----- Extracted text -----
After Wednesday’s press conference, the Kremlin likely sees little risk to invading its western neighbor. That’s not all.
President Biden was actually operating from a coherent perspective in discussing Russia and Ukraine in Wednesday’s press conference: In every instance, as you go line-for-line in the transcript, his foreign policy—and the fact that he announced it to the world—is one where Russia has leverage over Biden and the president has a personal vendetta against the current Ukrainian government.
When asked whether sanctions would deter Vladimir Putin from attacking Ukraine, our commander in chief replied that Russia “will be held accountable if it invades,” but then clarified: “It depends on what it does. It’s one thing if it’s a minor incursion and then we end up having a fight about what to do and not do, et cetera.” Biden then juxtaposed a “minor incursion,” which would lead to a North Atlantic Treaty Organization (NATO) fight over how to respond, with Russia doing “what they’re capable of doing with the forces amassed on the border.”
----- Source information -----
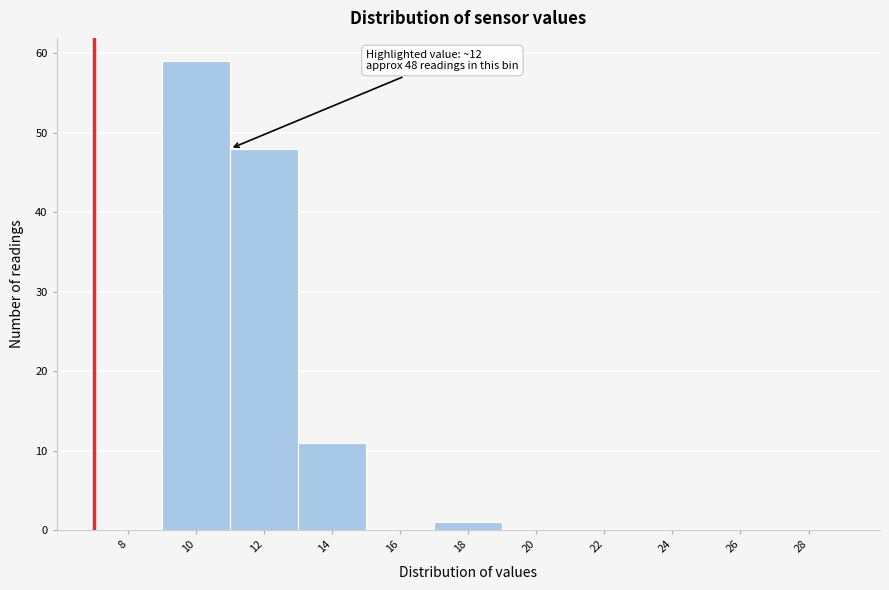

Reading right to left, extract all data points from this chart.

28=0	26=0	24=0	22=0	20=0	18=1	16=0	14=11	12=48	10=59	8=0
-----
----- Source information -----
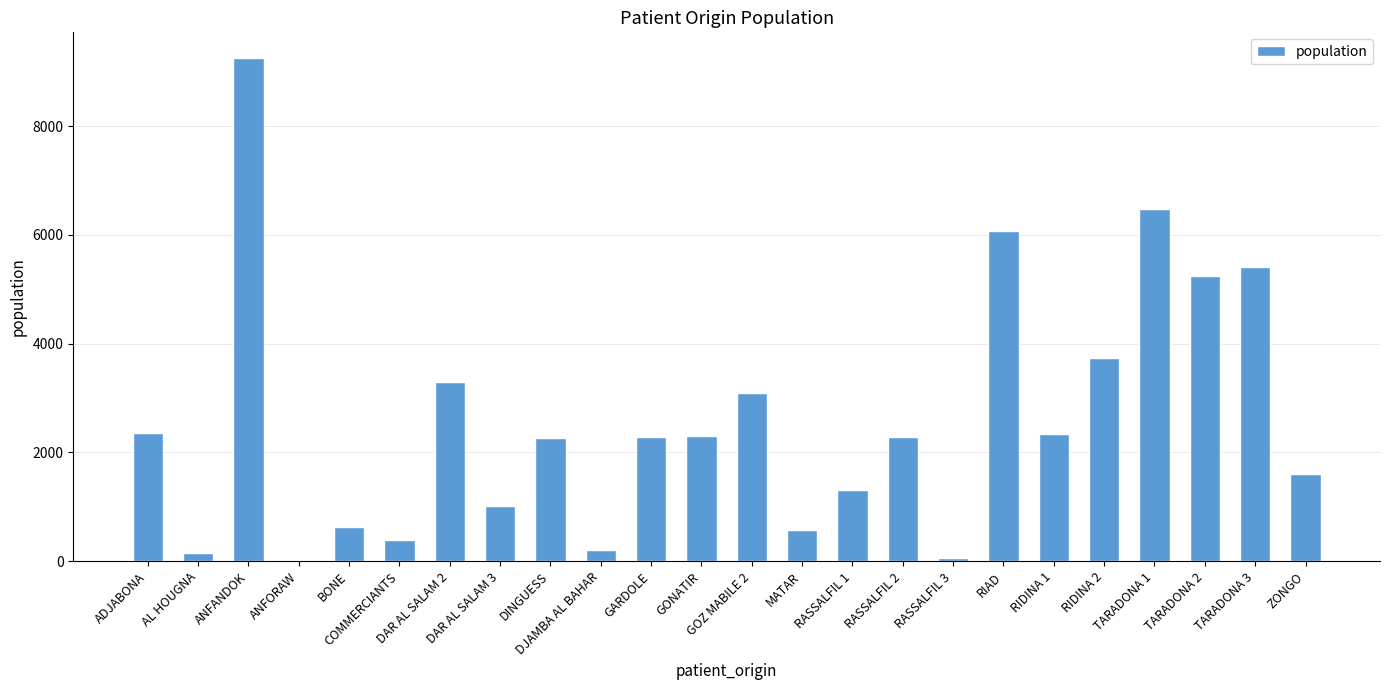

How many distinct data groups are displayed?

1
-----
_Required work_
A) Reproduce word for word the passage of the commentary on Biden's press conference that begins with the words containing "President Biden was" and ends with "current Ukrainian government.".
B) Extend the commentary on Biden's remarks about Russia and Ukraine, picking up after its final sentence.

_Expected outputs_
A)
President Biden was actually operating from a coherent perspective in discussing Russia and Ukraine in Wednesday’s press conference: In every instance, as you go line-for-line in the transcript, his foreign policy—and the fact that he announced it to the world—is one where Russia has leverage over Biden and the president has a personal vendetta against the current Ukrainian government.

B)
In that case, Biden assured the audience—which surely included Putin and his top military leaders—“our allies and partners are ready to impose severe costs and significant harm on Russia and the Russian economy.” Biden then proceeded to ramble aloud his internal thoughts on Putin’s thinking before adding, in reference to Ukraine, “My guess is he will move in. He has to do something.”
After the press conference, Biden’s team attempted to walk back his “minor incursion” comment, but it was much too late for that. Putin already noted the greenlight that Biden flashed, not just once, but twice.
The second surrender came when a reporter offered the president a chance to correct himself live, asking, “Are you effectively giving Putin permission to make a small incursion into the country?” Biden laughed, saying, “That’s how it did sound like, didn’t it?”
Significantly, though, Biden did not disavow that understanding, but instead said “the most important thing . . .big nations can’t bluff, number one.” So, to Biden telling Putin we would respond to any invasion, even a minor incursion, would be nothing but a bluff.
Here’s Some Free Intel, Russia
Biden then did the unthinkable—unless you’re in Putin’s pocket, that is: He told our Russian adversary that NATO is split on how to respond to anything “short of a significant invasion.” “There are differences in NATO as to what countries are willing to do depending on what happens — the degree to which they’re able to go,” Biden explained.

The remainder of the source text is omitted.